The reachable set of single-mode unstable quadratic Hamiltonians

TL;DR

This paper investigates the reachability of Gaussian unitary transformations generated by unstable quadratic Hamiltonians in one degree of freedom, revealing limitations and providing partial analytical and numerical characterizations of the reachable set.

Contribution

It offers the first analysis of the reachable set for unstable quadratic Hamiltonians, showing certain symplectic operations are unreachable and combining analytical and numerical methods.

Findings

Orthogonal symplectic operations are unreachable with unstable controls.

The rank criterion is necessary but not sufficient for reachability in this context.

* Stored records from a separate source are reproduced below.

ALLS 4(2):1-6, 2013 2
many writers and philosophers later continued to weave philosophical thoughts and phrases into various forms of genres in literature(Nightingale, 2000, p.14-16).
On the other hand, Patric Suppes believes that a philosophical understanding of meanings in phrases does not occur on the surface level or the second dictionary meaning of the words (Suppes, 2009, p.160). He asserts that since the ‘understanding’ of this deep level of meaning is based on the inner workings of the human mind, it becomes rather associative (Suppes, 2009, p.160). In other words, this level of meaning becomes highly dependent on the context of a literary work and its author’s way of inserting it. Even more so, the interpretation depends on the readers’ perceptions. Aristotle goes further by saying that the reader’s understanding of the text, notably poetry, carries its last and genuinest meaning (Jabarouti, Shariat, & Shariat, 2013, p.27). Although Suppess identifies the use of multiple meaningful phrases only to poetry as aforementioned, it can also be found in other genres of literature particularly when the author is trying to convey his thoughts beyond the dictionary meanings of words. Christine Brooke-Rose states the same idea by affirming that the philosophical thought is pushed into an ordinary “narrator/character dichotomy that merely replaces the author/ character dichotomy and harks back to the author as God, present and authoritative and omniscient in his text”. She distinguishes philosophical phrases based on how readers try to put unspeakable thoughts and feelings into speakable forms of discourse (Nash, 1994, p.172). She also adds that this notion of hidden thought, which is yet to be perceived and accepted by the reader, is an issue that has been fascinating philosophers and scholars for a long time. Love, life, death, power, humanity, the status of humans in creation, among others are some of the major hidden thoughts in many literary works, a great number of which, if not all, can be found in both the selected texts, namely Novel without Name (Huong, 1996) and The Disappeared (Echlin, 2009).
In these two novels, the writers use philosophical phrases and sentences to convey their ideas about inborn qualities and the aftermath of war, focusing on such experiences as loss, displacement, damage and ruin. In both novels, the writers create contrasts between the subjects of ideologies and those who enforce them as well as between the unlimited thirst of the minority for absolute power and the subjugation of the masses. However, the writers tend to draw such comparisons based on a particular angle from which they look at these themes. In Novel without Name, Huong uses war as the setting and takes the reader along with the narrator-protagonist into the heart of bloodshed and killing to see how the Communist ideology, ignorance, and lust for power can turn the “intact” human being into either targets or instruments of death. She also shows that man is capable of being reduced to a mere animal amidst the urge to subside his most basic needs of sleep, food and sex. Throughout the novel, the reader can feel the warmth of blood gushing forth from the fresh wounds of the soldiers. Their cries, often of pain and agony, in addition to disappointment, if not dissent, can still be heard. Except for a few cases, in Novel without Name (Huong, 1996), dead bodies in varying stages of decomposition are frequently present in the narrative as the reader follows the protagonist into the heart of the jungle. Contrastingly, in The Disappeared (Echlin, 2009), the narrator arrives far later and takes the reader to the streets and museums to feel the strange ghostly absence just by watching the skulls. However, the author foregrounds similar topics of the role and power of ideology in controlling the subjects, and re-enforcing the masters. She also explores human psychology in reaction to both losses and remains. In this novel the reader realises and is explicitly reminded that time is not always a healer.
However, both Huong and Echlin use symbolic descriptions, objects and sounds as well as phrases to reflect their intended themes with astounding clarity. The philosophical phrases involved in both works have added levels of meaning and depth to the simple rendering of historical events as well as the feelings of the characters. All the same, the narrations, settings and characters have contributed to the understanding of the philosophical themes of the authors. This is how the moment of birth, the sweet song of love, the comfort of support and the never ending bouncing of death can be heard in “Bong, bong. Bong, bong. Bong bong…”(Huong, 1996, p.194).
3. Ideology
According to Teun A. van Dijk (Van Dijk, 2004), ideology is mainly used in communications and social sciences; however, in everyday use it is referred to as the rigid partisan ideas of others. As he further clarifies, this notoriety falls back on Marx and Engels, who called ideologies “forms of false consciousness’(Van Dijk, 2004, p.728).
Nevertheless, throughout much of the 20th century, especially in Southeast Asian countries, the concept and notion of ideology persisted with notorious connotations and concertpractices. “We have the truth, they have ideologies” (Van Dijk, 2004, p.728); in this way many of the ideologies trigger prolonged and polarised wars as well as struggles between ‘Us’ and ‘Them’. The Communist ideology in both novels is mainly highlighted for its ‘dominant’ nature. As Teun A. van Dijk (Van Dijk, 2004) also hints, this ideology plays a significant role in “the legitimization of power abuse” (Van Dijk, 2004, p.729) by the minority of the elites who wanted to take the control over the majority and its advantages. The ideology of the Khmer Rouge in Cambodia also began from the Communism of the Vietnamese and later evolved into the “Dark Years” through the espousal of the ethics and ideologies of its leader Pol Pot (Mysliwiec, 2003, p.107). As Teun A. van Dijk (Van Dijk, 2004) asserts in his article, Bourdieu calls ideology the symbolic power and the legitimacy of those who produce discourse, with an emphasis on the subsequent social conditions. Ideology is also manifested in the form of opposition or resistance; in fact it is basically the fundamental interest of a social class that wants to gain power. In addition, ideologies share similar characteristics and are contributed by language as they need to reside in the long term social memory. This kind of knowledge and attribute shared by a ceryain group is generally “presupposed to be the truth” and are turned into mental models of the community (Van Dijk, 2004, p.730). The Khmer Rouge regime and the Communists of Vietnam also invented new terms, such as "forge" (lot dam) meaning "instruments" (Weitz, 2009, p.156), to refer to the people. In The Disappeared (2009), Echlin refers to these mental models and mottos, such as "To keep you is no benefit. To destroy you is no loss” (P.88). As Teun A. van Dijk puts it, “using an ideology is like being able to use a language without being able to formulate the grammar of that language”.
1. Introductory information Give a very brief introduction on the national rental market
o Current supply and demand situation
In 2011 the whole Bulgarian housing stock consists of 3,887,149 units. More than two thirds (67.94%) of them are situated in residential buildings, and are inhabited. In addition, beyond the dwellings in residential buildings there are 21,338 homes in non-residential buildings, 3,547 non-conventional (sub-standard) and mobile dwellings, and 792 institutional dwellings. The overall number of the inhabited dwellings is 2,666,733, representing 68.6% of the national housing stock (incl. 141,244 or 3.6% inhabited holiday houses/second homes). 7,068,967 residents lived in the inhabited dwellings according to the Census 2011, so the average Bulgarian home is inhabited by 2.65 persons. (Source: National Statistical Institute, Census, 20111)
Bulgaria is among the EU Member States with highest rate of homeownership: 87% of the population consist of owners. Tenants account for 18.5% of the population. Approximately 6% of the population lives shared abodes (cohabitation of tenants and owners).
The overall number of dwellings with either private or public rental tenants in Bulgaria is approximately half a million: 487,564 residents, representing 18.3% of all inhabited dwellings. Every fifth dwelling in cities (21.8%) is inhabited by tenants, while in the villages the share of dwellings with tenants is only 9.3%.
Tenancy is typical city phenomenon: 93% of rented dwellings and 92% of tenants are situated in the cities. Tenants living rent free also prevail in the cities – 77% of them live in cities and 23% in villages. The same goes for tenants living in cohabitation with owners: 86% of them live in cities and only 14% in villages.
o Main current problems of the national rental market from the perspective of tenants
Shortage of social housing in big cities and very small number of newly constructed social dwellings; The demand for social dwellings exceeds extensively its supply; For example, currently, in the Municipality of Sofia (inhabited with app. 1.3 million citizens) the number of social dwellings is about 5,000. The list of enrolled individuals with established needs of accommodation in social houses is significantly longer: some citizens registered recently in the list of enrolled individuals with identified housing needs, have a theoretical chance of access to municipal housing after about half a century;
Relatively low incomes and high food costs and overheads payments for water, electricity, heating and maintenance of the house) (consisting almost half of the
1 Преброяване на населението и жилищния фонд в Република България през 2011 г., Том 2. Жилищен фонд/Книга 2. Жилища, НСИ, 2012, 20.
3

Numerical algorithms help fully characterize the reachable set in specific cases.

Abstract

The question of open-loop control in the Gaussian regime may be cast by asking which Gaussian unitary transformations are reachable by turning on and off a given set of quadratic Hamiltonians. For compact groups, including finite dimensional unitary groups, the well known Lie algebra rank criterion provides a sufficient and necessary condition for the reachable set to cover the whole group. Because of the non-compact nature of the symplectic group, which corresponds to Gaussian unitary transformations, this criterion turns out to be still necessary but not sufficient for Gaussian systems. If the control Hamiltonians are unstable, in a sense made rigorous in the main text, the peculiar situation may arise where the rank criterion is satisfied and yet not all symplectic transformations are reachable. Here, we address this situation for one degree of freedom and study the properties of the reachable set under unstable control Hamiltonians. First, we provide a partial analytical characterisation of the reachable set and prove that no orthogonal (`energy-preserving' or `passive' in the literature) symplectic operations may be reached with such controls. Then, we apply numerical optimal control algorithms to demonstrate a complete characterisation of the set in specific cases.